THE government has “no evidence” that spending hundreds of billions of pounds of taxpayers’ money on major projects is producing the desired results, according to a panel of MPs.

The Commons public accounts committee said today that government activity is not being evaluated “robustly or at all” and that it does not know what works to improve outcomes.

It said that the Prime Minister’s Implementation Unit found in December 2019 that only 8 per cent of the £432 billion spent on major projects had “robust” impact evaluation plans in place, while 64 per cent had no evaluation arrangements.

The committee has also demanded greater transparency on project spending, saying: “Transparency is critical for the public to understand the evidence behind decisions and how money is being spent [and] also allows departments to learn lessons from past projects and from each other.

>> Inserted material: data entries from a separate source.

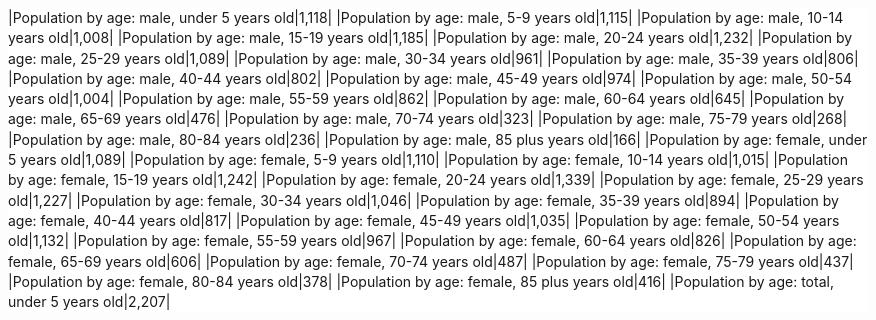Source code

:|Population by age: male, under 5 years old|1,118|
|Population by age: male, 5-9 years old|1,115|
|Population by age: male, 10-14 years old|1,008|
|Population by age: male, 15-19 years old|1,185|
|Population by age: male, 20-24 years old|1,232|
|Population by age: male, 25-29 years old|1,089|
|Population by age: male, 30-34 years old|961|
|Population by age: male, 35-39 years old|806|
|Population by age: male, 40-44 years old|802|
|Population by age: male, 45-49 years old|974|
|Population by age: male, 50-54 years old|1,004|
|Population by age: male, 55-59 years old|862|
|Population by age: male, 60-64 years old|645|
|Population by age: male, 65-69 years old|476|
|Population by age: male, 70-74 years old|323|
|Population by age: male, 75-79 years old|268|
|Population by age: male, 80-84 years old|236|
|Population by age: male, 85 plus years old|166|
|Population by age: female, under 5 years old|1,089|
|Population by age: female, 5-9 years old|1,110|
|Population by age: female, 10-14 years old|1,015|
|Population by age: female, 15-19 years old|1,242|
|Population by age: female, 20-24 years old|1,339|
|Population by age: female, 25-29 years old|1,227|
|Population by age: female, 30-34 years old|1,046|
|Population by age: female, 35-39 years old|894|
|Population by age: female, 40-44 years old|817|
|Population by age: female, 45-49 years old|1,035|
|Population by age: female, 50-54 years old|1,132|
|Population by age: female, 55-59 years old|967|
|Population by age: female, 60-64 years old|826|
|Population by age: female, 65-69 years old|606|
|Population by age: female, 70-74 years old|487|
|Population by age: female, 75-79 years old|437|
|Population by age: female, 80-84 years old|378|
|Population by age: female, 85 plus years old|416|
|Population by age: total, under 5 years old|2,207|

“Ministers have the final say on whether evaluations should be published, and some parts of government are reluctant to publish their evaluations.”

The committee recommended that the Treasury work with the Cabinet Office to publish a tracker with details of evaluations, including their planned publication date, and explanations from departments where publication is delayed or withheld.

Dame Meg Hillier, who chairs the public accounts committee, said: “Government spends hundreds of billions of pounds of taxpayers’ money on major projects with no evidence what is working or idea what to do when it isn’t.

“The Home Office describes its Rwanda refugee policy as ‘experimental and novel’ — so much that the Permanent Secretary sought a direction from the minister to spend the money required, because it could not be shown that the programme will deliver its objectives with value for taxpayers’ money.

“Now we are told that the terms of the agreement with the Rwandan government may trump transparency to the UK taxpayer.

“That is absolutely unacceptable. Facing intertwined crises in our environment, energy supply and cost of living, every penny counts.

“Government must show its cards and prove it is delivering or stop a programme quickly when it doesn’t deliver, not gamble away taxpayers’ money.”

A government spokesperson said: “Evaluation is crucial to informing spending decisions.

“The government created the Evaluation Task Force to bolster its evaluation capability and the Treasury made evaluation a key part of the 2020 and 2021 spending reviews.

“The Procurement Bill will build on this work, requiring transparency publications on contract performance and allowing public-sector organisations to ban underperforming suppliers from bidding for new contracts.”